|M.Sc Student||Haj Ali Ameer|
|Subject||Performing Image Processing in Memristive Memory|
|Department||Department of Electrical and Computer Engineering||Supervisor||ASSOCIATE PROF. Shahar Kvatinsky|
|Full Thesis text|
In modern von Neumann systems, the data is stored in a memory but processed in a separate processing unit. Data transfer between these units incurs energy and delay several orders of magnitude greater than the energy and delay incurred by computation itself. To address this problem, many emerging architectures are being proposed. One promising approach is to use memristors, special elements which are capable of both storing data and computing. A previously proposed logic implementation technique called MAGIC allows performing NOR gates within a crossbar structure, where the inputs of the gates are the initially stored logical states of the input memristors, and the output is the logical state of the output memristor at the end of the computation. This enables the execution to be completely within the memory, allowing us to build a memristive Memory Processing Unit (mMPU) where MAGIC NOR is employed as the basis for all data processing.
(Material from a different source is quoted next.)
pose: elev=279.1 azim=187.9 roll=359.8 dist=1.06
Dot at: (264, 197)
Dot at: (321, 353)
This research deals with supporting MAGIC-based digital image processing algorithms within the mMPU. First, a tool is proposed for analytical modeling of MAGIC and other necessary memory operations inside the non-ideal, size-limited, memristive memory arrays. This tool allows designers to determine the required voltages, isolation schemes and memristor parameters that guarantee proper functionality within the memory arrays given all non-idealities such as the parasitic resistances, sneak paths, and peak power. Second, four algorithms for efficient execution of fixed-point multiplication using MAGIC gates are proposed. These algorithms achieve superior latency and throughput than a previous work and significantly reduce the area cost. They can thus be feasibly implemented inside the size-limited memory arrays. These fixed-point multiplication algorithms are used to efficiently perform more complex in-memory operations such as image convolution. Maximizing the parallelism by partitioning large images to multiple arrays is also explored. A functional, cycle-accurate simulator was built to evaluate and verify all the proposed algorithms. Deploying these algorithms in the mMPU provides superior performance over state-of-the-art, processing in-memory architectures for data intensive applications.